## TASK OBJECTIVE
Reproduce, word for word, the text read from every one of the records below, omitting the pictures.

## PROVIDED RECORDS
**********

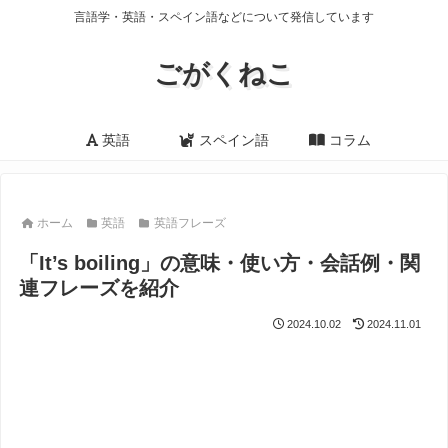
言語学・英語・スペイン語などについて発信しています
ごがくねこ
英語
スペイン語
コラム
ホーム
英語
英語フレーズ
「It’s boiling」の意味・使い方・会話例・関
連フレーズを紹介
2024.10.02
2024.11.01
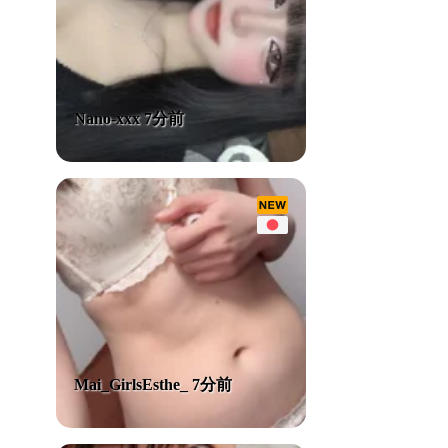
Nano-xxx 7分前
Mai_GirlsEsthe_ 7分前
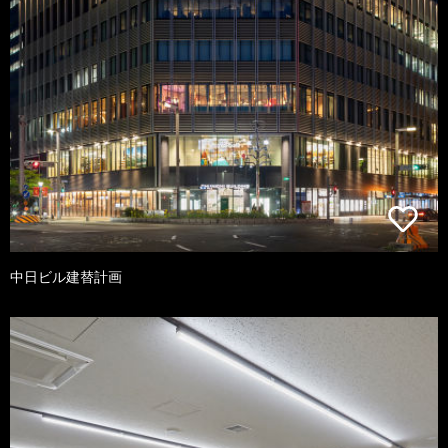
中日ビル建替計画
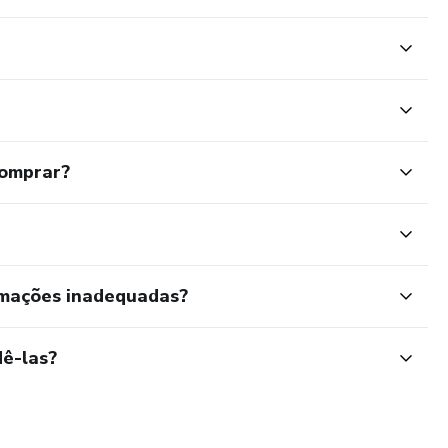
comprar?
rmações inadequadas?
ê-las?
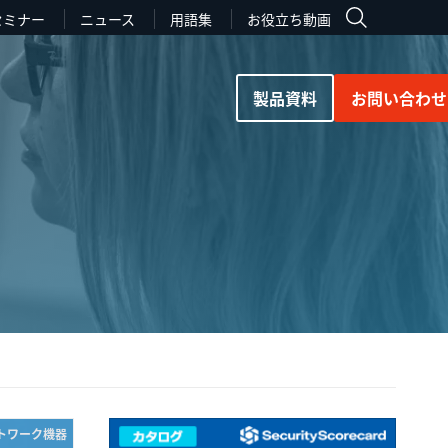
セミナー
ニュース
用語集
お役立ち動画
製品資料
お問い合わせ
ットワーク機器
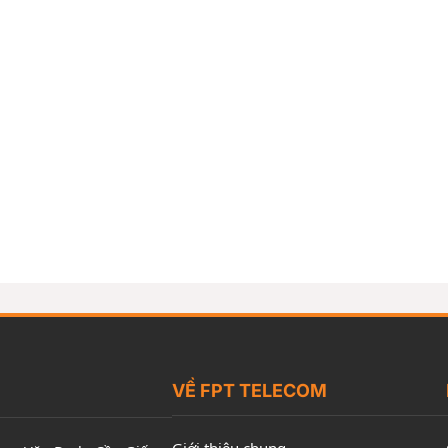
VỀ FPT TELECOM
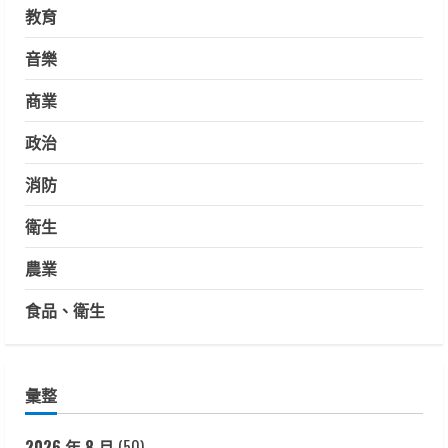
教育
音樂
商業
政治
消防
衛生
農業
食品、衛生
彙整
2026 年 8 月
(50)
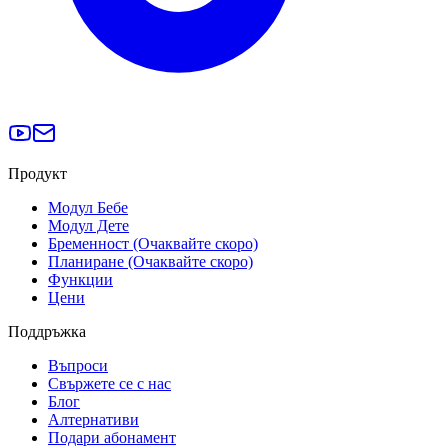
Продукт
Модул Бебе
Модул Дете
Бременност (Очаквайте скоро)
Планиране (Очаквайте скоро)
Функции
Цени
Поддръжка
Въпроси
Свържете се с нас
Блог
Алтернативи
Подари абонамент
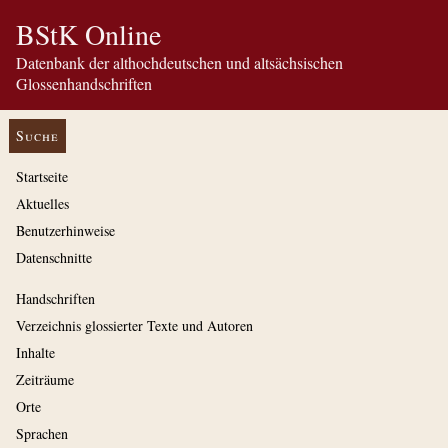
BStK Online
Datenbank der althochdeutschen und altsächsischen
Glossenhandschriften
Suche
Startseite
Aktuelles
Benutzerhinweise
Datenschnitte
Handschriften
Verzeichnis glossierter Texte und Autoren
Inhalte
Zeiträume
Orte
Sprachen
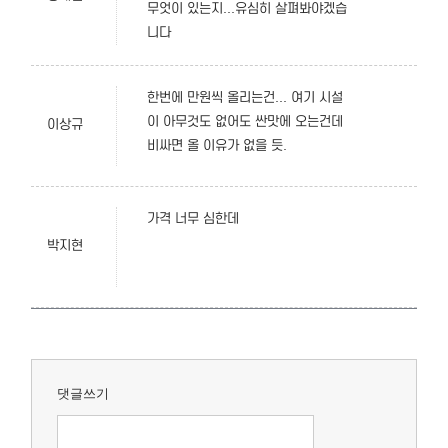
무엇이 있는지...유심히 살펴봐야겠습
니다
한번에 만원씩 올리는건... 여기 시설
이 아무것도 없어도 싼맛에 오는건데
이상규
비싸면 올 이유가 없을 듯.
가격 너무 심한데
박지현
댓글쓰기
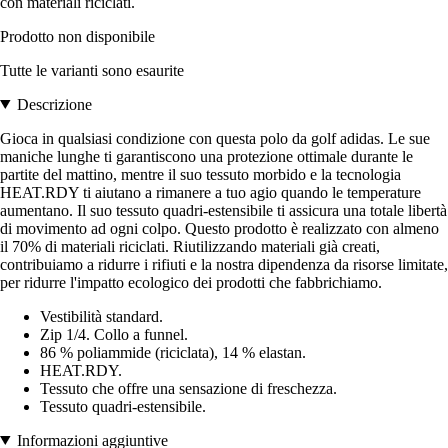
con materiali riciclati.
Prodotto non disponibile
Tutte le varianti sono esaurite
Descrizione
Gioca in qualsiasi condizione con questa polo da golf adidas. Le sue
maniche lunghe ti garantiscono una protezione ottimale durante le
partite del mattino, mentre il suo tessuto morbido e la tecnologia
HEAT.RDY ti aiutano a rimanere a tuo agio quando le temperature
aumentano. Il suo tessuto quadri-estensibile ti assicura una totale libertà
di movimento ad ogni colpo. Questo prodotto è realizzato con almeno
il 70% di materiali riciclati. Riutilizzando materiali già creati,
contribuiamo a ridurre i rifiuti e la nostra dipendenza da risorse limitate,
per ridurre l'impatto ecologico dei prodotti che fabbrichiamo.
Vestibilità standard.
Zip 1/4. Collo a funnel.
86 % poliammide (riciclata), 14 % elastan.
HEAT.RDY.
Tessuto che offre una sensazione di freschezza.
Tessuto quadri-estensibile.
Informazioni aggiuntive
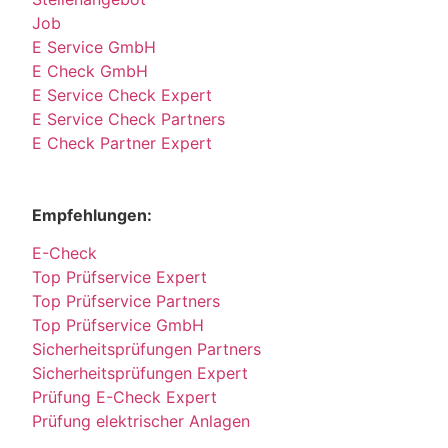
Job
E Service GmbH
E Check GmbH
E Service Check Expert
E Service Check Partners
E Check Partner Expert
Empfehlungen:
E-Check
Top Prüfservice Expert
Top Prüfservice Partners
Top Prüfservice GmbH
Sicherheitsprüfungen Partners
Sicherheitsprüfungen Expert
Prüfung E-Check Expert
Prüfung elektrischer Anlagen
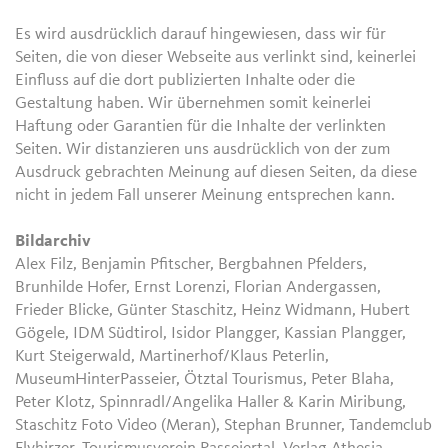
Es wird ausdrücklich darauf hingewiesen, dass wir für
Seiten, die von dieser Webseite aus verlinkt sind, keinerlei
Einfluss auf die dort publizierten Inhalte oder die
Gestaltung haben. Wir übernehmen somit keinerlei
Haftung oder Garantien für die Inhalte der verlinkten
Seiten. Wir distanzieren uns ausdrücklich von der zum
Ausdruck gebrachten Meinung auf diesen Seiten, da diese
nicht in jedem Fall unserer Meinung entsprechen kann.
Bildarchiv
Alex Filz, Benjamin Pfitscher, Bergbahnen Pfelders,
Brunhilde Hofer, Ernst Lorenzi, Florian Andergassen,
Frieder Blicke, Günter Staschitz, Heinz Widmann, Hubert
Gögele, IDM Südtirol, Isidor Plangger, Kassian Plangger,
Kurt Steigerwald, Martinerhof/Klaus Peterlin,
MuseumHinterPasseier, Ötztal Tourismus, Peter Blaha,
Peter Klotz, Spinnradl/Angelika Haller & Karin Miribung,
Staschitz Foto Video (Meran), Stephan Brunner, Tandemclub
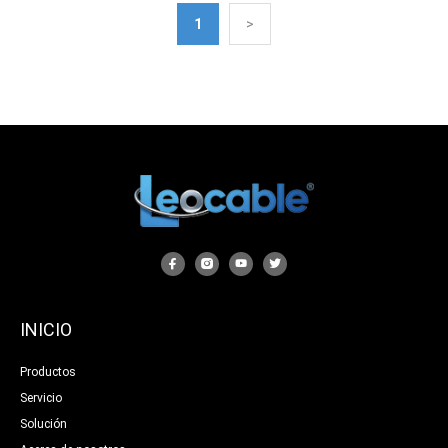
1
>
INICIO
Productos
Servicio
Solución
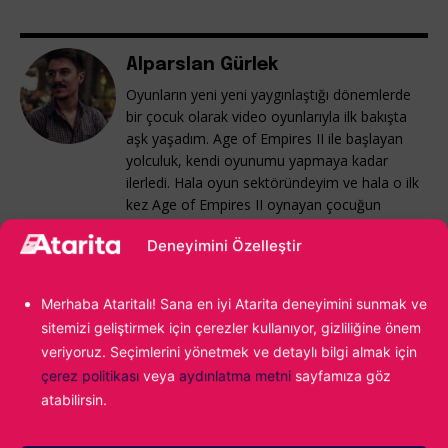
Alparslan Gürlek
Oyunların yeni yeni yaygınlaştığı dönemlerde
bir çocuk olarak video oyunlarıyla ilk bakışta
aşk yaşadım. Age of Empires II ile başlayan
yolculuk, kendi oyunumu yapmaya kadar
ilerledi. Hala oyun sektöründeyim ve hala o ilk
kez Age of Empires II oynayan çocuğun
tutkusunu taşıyorum.
Deneyimini Özelleştir
Merhaba Ataritalı! Sana en iyi Atarita deneyimini sunmak ve
Dying Light: The Beast
Konu:
sitemizi geliştirmek için çerezler kullanıyor, gizliliğine önem
veriyoruz. Seçimlerini yönetmek ve detaylı bilgi almak için
çerez politikası
veya
aydınlatma metni
sayfamıza göz
atabilirsin.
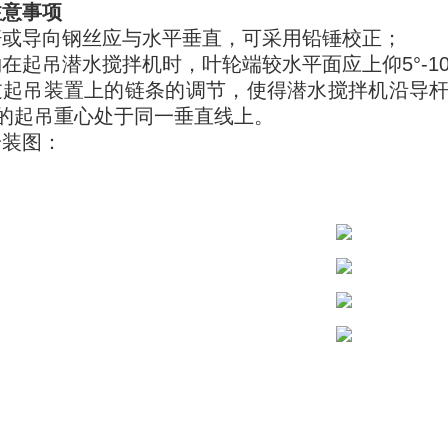
注意事项
杆或导向钢丝应与水平垂直，可采用铅锤校正；
在起吊潜水搅拌机时，叶轮端较水平面应上仰5°-10
过起吊装置上的链条的调节，使得潜水搅拌机沿导
的起吊重心处于同一垂直线上。
安装图：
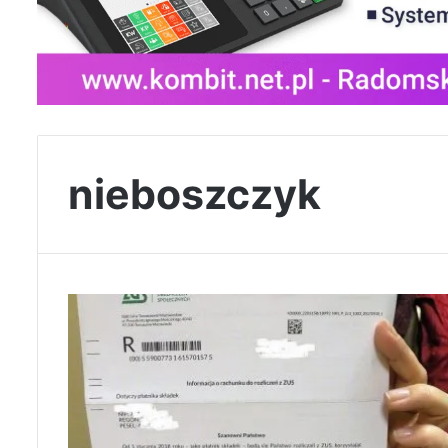
nieboszczyk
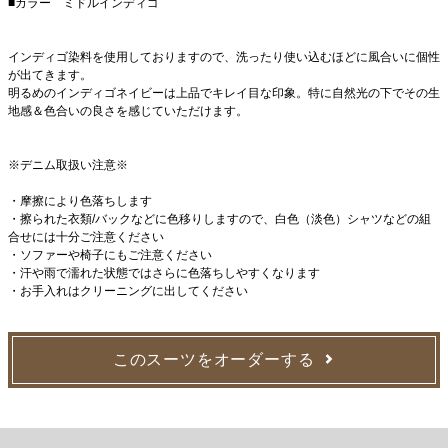
■カラー ミドルインディゴ
インディゴ染料を使用しておりますので、洗ったり使い込むほどに風合いに個性
が出てきます。
明るめのインディゴネイビーは上品でキレイ目な印象。特に自然光の下でその生
地感＆色合いの良さを感じていただけます。
※デニム取扱い注意※
・摩擦により色落ちします
・擦られた衣類/バックなどに色移りしますので、白色（淡色）シャツなどの組
合せには十分ご注意ください
・ソファーや椅子にもご注意ください
・汗や雨で濡れた状態ではさらに色落ちしやすくなります
・お手入れはクリーニングに出してください
このスーツをオーダーする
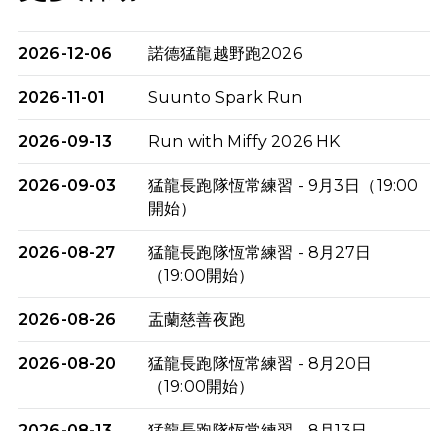
2026-12-06
諾德猛龍越野跑2026
2026-11-01
Suunto Spark Run
2026-09-13
Run with Miffy 2026 HK
2026-09-03
猛龍長跑隊恆常練習 - 9月3日（19:00
開始）
2026-08-27
猛龍長跑隊恆常練習 - 8月27日
（19:00開始）
2026-08-26
盂蘭慈善夜跑
2026-08-20
猛龍長跑隊恆常練習 - 8月20日
（19:00開始）
2026-08-13
猛龍長跑隊恆常練習 - 8月13日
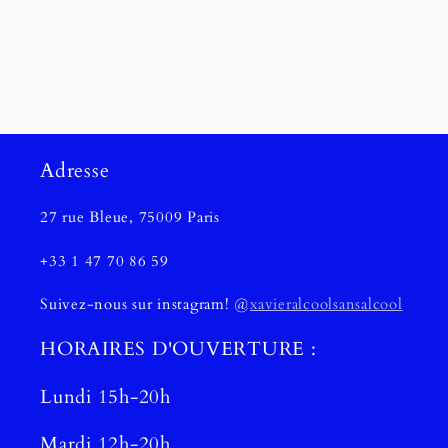
Adresse
27 rue Bleue, 75009 Paris
+33 1 47 70 86 59
Suivez-nous sur instagram! @
xavieralcoolsansalcool
HORAIRES D'OUVERTURE :
Lundi 15h-20h
Mardi 12h-20h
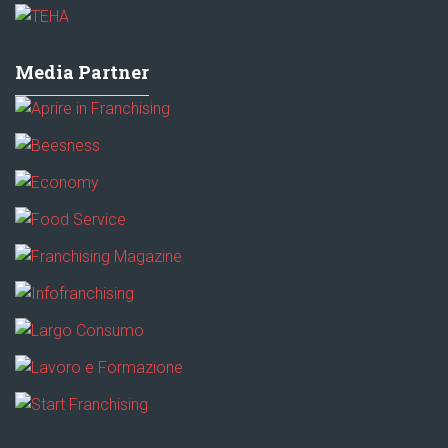
Media Partner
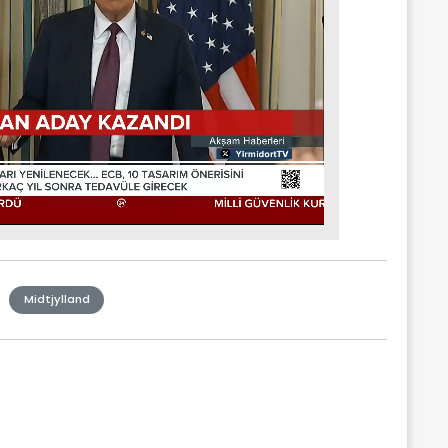
Midtjylland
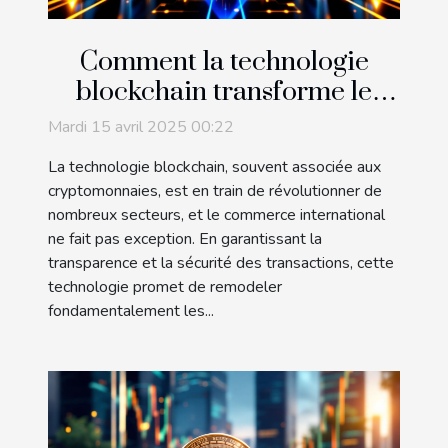
Comment la technologie
blockchain transforme le
commerce international
Mardi 15 avril 2025 00:22
La technologie blockchain, souvent associée aux
cryptomonnaies, est en train de révolutionner de
nombreux secteurs, et le commerce international
ne fait pas exception. En garantissant la
transparence et la sécurité des transactions, cette
technologie promet de remodeler
fondamentalement les...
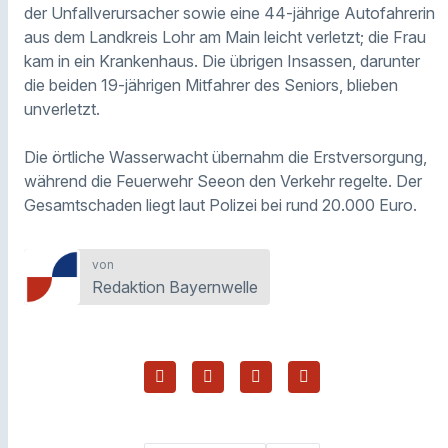
der Unfallverursacher sowie eine 44-jährige Autofahrerin
aus dem Landkreis Lohr am Main leicht verletzt; die Frau
kam in ein Krankenhaus. Die übrigen Insassen, darunter
die beiden 19-jährigen Mitfahrer des Seniors, blieben
unverletzt.
Die örtliche Wasserwacht übernahm die Erstversorgung,
während die Feuerwehr Seeon den Verkehr regelte. Der
Gesamtschaden liegt laut Polizei bei rund 20.000 Euro.
von
Redaktion Bayernwelle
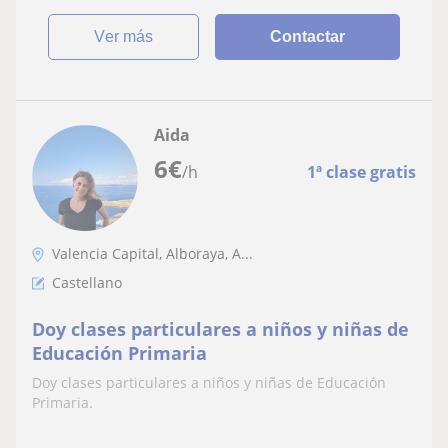
ver más
Contactar
Aida
6
€
/h
1ª clase gratis
Valencia Capital, Alboraya, A...
Castellano
Doy clases particulares a niños y niñas de
Educación Primaria
Doy clases particulares a niños y niñas de Educación
Primaria.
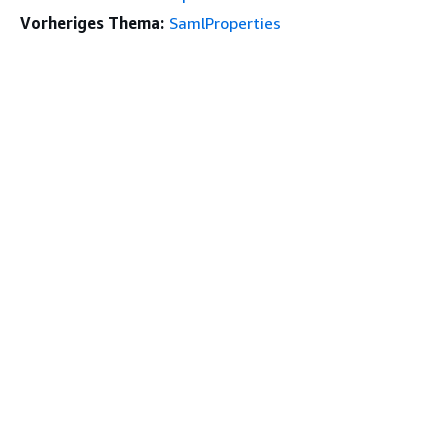
Vorheriges Thema:
SamlProperties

**********

## REPLY
言語学・英語・スペイン語などについて発信しています
ごがくねこ
英語
スペイン語
コラム
ホーム
英語
英語フレーズ
「It’s boiling」の意味・使い方・会話例・関
連フレーズを紹介
2024.10.02
2024.11.01
Nano-xxx 7分前
Mai_GirlsEsthe_ 7分前
中日ビル建替計画
comprar?
rmações inadequadas?
ê-las?
セミナー
ニュース
用語集
お役立ち動画
製品資料
お問い合わせ
ットワーク機器
VỀ FPT TELECOM
教育
音樂
商業
政治
消防
衛生
農業
食品、衛生
彙整
2026 年 8 月
(50)
Продукт
Модул Бебе
Модул Дете
Бременност (Очаквайте скоро)
Планиране (Очаквайте скоро)
Функции
Цени
Поддръжка
Въпроси
Свържете се с нас
Блог
Алтернативи
Подари абонамент
BStK Online
Datenbank der althochdeutschen und altsächsischen
Glossenhandschriften
Suche
Startseite
Aktuelles
Benutzerhinweise
Datenschnitte
Handschriften
Verzeichnis glossierter Texte und Autoren
Inhalte
Zeiträume
Orte
Sprachen
무엇이 있는지...유심히 살펴봐야겠습
니다
한번에 만원씩 올리는건... 여기 시설
이 아무것도 없어도 싼맛에 오는건데
이상규
비싸면 올 이유가 없을 듯.
가격 너무 심한데
박지현
댓글쓰기
con materiali riciclati.
Prodotto non disponibile
Tutte le varianti sono esaurite
Descrizione
Gioca in qualsiasi condizione con questa polo da golf adidas. Le sue
maniche lunghe ti garantiscono una protezione ottimale durante le
partite del mattino, mentre il suo tessuto morbido e la tecnologia
HEAT.RDY ti aiutano a rimanere a tuo agio quando le temperature
aumentano. Il suo tessuto quadri-estensibile ti assicura una totale libertà
di movimento ad ogni colpo. Questo prodotto è realizzato con almeno
il 70% di materiali riciclati. Riutilizzando materiali già creati,
contribuiamo a ridurre i rifiuti e la nostra dipendenza da risorse limitate,
per ridurre l'impatto ecologico dei prodotti che fabbrichiamo.
Vestibilità standard.
Zip 1/4. Collo a funnel.
86 % poliammide (riciclata), 14 % elastan.
HEAT.RDY.
Tessuto che offre una sensazione di freschezza.
Tessuto quadri-estensibile.
Informazioni aggiuntive
Job
E Service GmbH
E Check GmbH
E Service Check Expert
E Service Check Partners
E Check Partner Expert
Empfehlungen:
E-Check
Top Prüfservice Expert
Top Prüfservice Partners
Top Prüfservice GmbH
Sicherheitsprüfungen Partners
Sicherheitsprüfungen Expert
Prüfung E-Check Expert
Prüfung elektrischer Anlagen
Es wird ausdrücklich darauf hingewiesen, dass wir für
Seiten, die von dieser Webseite aus verlinkt sind, keinerlei
Einfluss auf die dort publizierten Inhalte oder die
Gestaltung haben. Wir übernehmen somit keinerlei
Haftung oder Garantien für die Inhalte der verlinkten
Seiten. Wir distanzieren uns ausdrücklich von der zum
Ausdruck gebrachten Meinung auf diesen Seiten, da diese
nicht in jedem Fall unserer Meinung entsprechen kann.
Bildarchiv
Alex Filz, Benjamin Pfitscher, Bergbahnen Pfelders,
Brunhilde Hofer, Ernst Lorenzi, Florian Andergassen,
Frieder Blicke, Günter Staschitz, Heinz Widmann, Hubert
Gögele, IDM Südtirol, Isidor Plangger, Kassian Plangger,
Kurt Steigerwald, Martinerhof/Klaus Peterlin,
MuseumHinterPasseier, Ötztal Tourismus, Peter Blaha,
Peter Klotz, Spinnradl/Angelika Haller & Karin Miribung,
Staschitz Foto Video (Meran), Stephan Brunner, Tandemclub
1
>
INICIO
Productos
Servicio
Solución
Alparslan Gürlek
Oyunların yeni yeni yaygınlaştığı dönemlerde
bir çocuk olarak video oyunlarıyla ilk bakışta
aşk yaşadım. Age of Empires II ile başlayan
yolculuk, kendi oyunumu yapmaya kadar
ilerledi. Hala oyun sektöründeyim ve hala o ilk
kez Age of Empires II oynayan çocuğun
tutkusunu taşıyorum.
Deneyimini Özelleştir
Merhaba Ataritalı! Sana en iyi Atarita deneyimini sunmak ve
Dying Light: The Beast
Konu:
sitemizi geliştirmek için çerezler kullanıyor, gizliliğine önem
veriyoruz. Seçimlerini yönetmek ve detaylı bilgi almak için
çerez politikası
veya
aydınlatma metni
sayfamıza göz
atabilirsin.
注意事项
杆或导向钢丝应与水平垂直，可采用铅锤校正；
在起吊潜水搅拌机时，叶轮端较水平面应上仰5°-10
过起吊装置上的链条的调节，使得潜水搅拌机沿导
的起吊重心处于同一垂直线上。
安装图：
nieboszczyk
■カラー ミドルインディゴ
インディゴ染料を使用しておりますので、洗ったり使い込むほどに風合いに個性
が出てきます。
明るめのインディゴネイビーは上品でキレイ目な印象。特に自然光の下でその生
地感＆色合いの良さを感じていただけます。
※デニム取扱い注意※
・摩擦により色落ちします
・擦られた衣類/バックなどに色移りしますので、白色（淡色）シャツなどの組
合せには十分ご注意ください
・ソファーや椅子にもご注意ください
・汗や雨で濡れた状態ではさらに色落ちしやすくなります
・お手入れはクリーニングに出してください
このスーツをオーダーする
2026-12-06
諾德猛龍越野跑2026
2026-11-01
Suunto Spark Run
2026-09-13
Run with Miffy 2026 HK
2026-09-03
猛龍長跑隊恆常練習 - 9月3日（19:00
開始）
2026-08-27
猛龍長跑隊恆常練習 - 8月27日
（19:00開始）
2026-08-26
盂蘭慈善夜跑
2026-08-20
猛龍長跑隊恆常練習 - 8月20日
（19:00開始）
2026-08-13
猛龍長跑隊恆常練習 - 8月13日
Adresse
27 rue Bleue, 75009 Paris
+33 1 47 70 86 59
Suivez-nous sur instagram! @
xavieralcoolsansalcool
HORAIRES D'OUVERTURE :
Lundi 15h-20h
Mardi 12h-20h
Media Partner
Midtjylland
Comment la technologie
blockchain transforme le
commerce international
Mardi 15 avril 2025 00:22
La technologie blockchain, souvent associée aux
cryptomonnaies, est en train de révolutionner de
nombreux secteurs, et le commerce international
ne fait pas exception. En garantissant la
transparence et la sécurité des transactions, cette
technologie promet de remodeler
fondamentalement les...
der Unfallverursacher sowie eine 44-jährige Autofahrerin
aus dem Landkreis Lohr am Main leicht verletzt; die Frau
kam in ein Krankenhaus. Die übrigen Insassen, darunter
die beiden 19-jährigen Mitfahrer des Seniors, blieben
unverletzt.
Die örtliche Wasserwacht übernahm die Erstversorgung,
während die Feuerwehr Seeon den Verkehr regelte. Der
Gesamtschaden liegt laut Polizei bei rund 20.000 Euro.
von
Redaktion Bayernwelle
ver más
Contactar
Aida
6
€
/h
1ª clase gratis
Valencia Capital, Alboraya, A...
Castellano
Doy clases particulares a niños y niñas de
Educación Primaria
Doy clases particulares a niños y niñas de Educación
Primaria.
Vorheriges Thema:
SamlProperties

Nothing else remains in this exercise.